12. I just feel too old for this at this point. I cannot pull all-nighters anymore, the music is sometimes too loudly polluting for my ears, I do not like going out at 12am when I sleep every day much before the time the nights supposed to start, and although I do not drink or smoke I get hangover indeed next day from the mind pollution from other’s, the late night, and the atmosphere of smoke, sweaty crowds of people, and stuffiness all together.
13. Showing up as rarely as I ever do, then the music sucks all night. No worse case scenario. I would have preferred they would not let me through to begin with. Like said, I do not drink or smoke or certainly do drugs so I cannot pretend to like the music when it is no good.
14. Guys, if I refuse to grind with you or dance too close and easily do it with my girl friends does not make me a lesbian. Just not interested in you and do not like being touched by even just tipsy strangers or acquaintances.
15. Although it is none of my business and I do not care but it is pity that I feel towards them and I will say why. The clothes some people wear, seriously? Just show up butt-naked better! Don’t get me wrong, I do wear whatever I wish and I show some occasional skin but never to the extent I have witnessed. Why? Because I do not need to show I am hot or sexy or reveal my body fully- I know I am and what I got. I only ever aim to look elegant, beautiful, or moderately sexy and above all, with class. When you love and cherish your body like your own heart and soul, you feel the need to not sell it all at first sight. You keep it honored and saved for only those worthy. Wear whatever you want but seeing girls I feel sorry for them how they devalue themselves to be living and looking as such.
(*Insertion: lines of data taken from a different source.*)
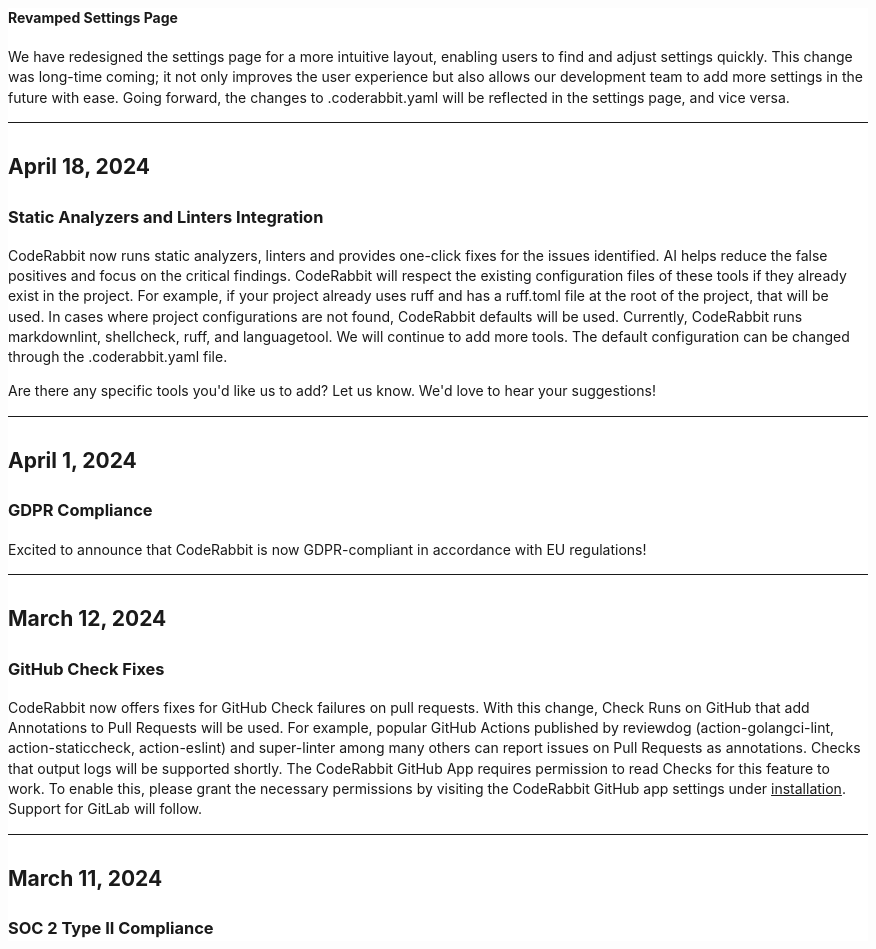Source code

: #### Revamped Settings Page

We have redesigned the settings page for a more intuitive layout, enabling users to find and adjust settings quickly. This change was long-time coming; it not only improves the user experience but also allows our development team to add more settings in the future with ease. Going forward, the changes to .coderabbit.yaml will be reflected in the settings page, and vice versa.

---

## April 18, 2024

### Static Analyzers and Linters Integration

CodeRabbit now runs static analyzers, linters and provides one-click fixes for the issues identified. AI helps reduce the false positives and focus on the critical findings. CodeRabbit will respect the existing configuration files of these tools if they already exist in the project. For example, if your project already uses ruff and has a ruff.toml file at the root of the project, that will be used. In cases where project configurations are not found, CodeRabbit defaults will be used. Currently, CodeRabbit runs markdownlint, shellcheck, ruff, and languagetool. We will continue to add more tools. The default configuration can be changed through the .coderabbit.yaml file.

Are there any specific tools you'd like us to add? Let us know. We'd love to hear your suggestions!

---

## April 1, 2024

### GDPR Compliance

Excited to announce that CodeRabbit is now GDPR-compliant in accordance with EU regulations!

---

## March 12, 2024

### GitHub Check Fixes

CodeRabbit now offers fixes for GitHub Check failures on pull requests. With this change, Check Runs on GitHub that add Annotations to Pull Requests will be used. For example, popular GitHub Actions published by reviewdog (action-golangci-lint, action-staticcheck, action-eslint) and super-linter among many others can report issues on Pull Requests as annotations. Checks that output logs will be supported shortly. The CodeRabbit GitHub App requires permission to read Checks for this feature to work. To enable this, please grant the necessary permissions by visiting the CodeRabbit GitHub app settings under [installation](https://github.com/settings/installations). Support for GitLab will follow.

---

## March 11, 2024

### SOC 2 Type II Compliance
16. As obvious, I am a writer, and writers love to observe and go out seek stories through anything and everything. After clubbing, I can only come out with anything-but-inspiring stories sadly. Just more traumas, disheartened that so many males are horny scumbags, and a loss of hope in humanity and its people lol.
Having said all this, I love a good time with those I love, but I think I’m keeping clubbing only to outside of Egypt and no more than once every 6 months as usual.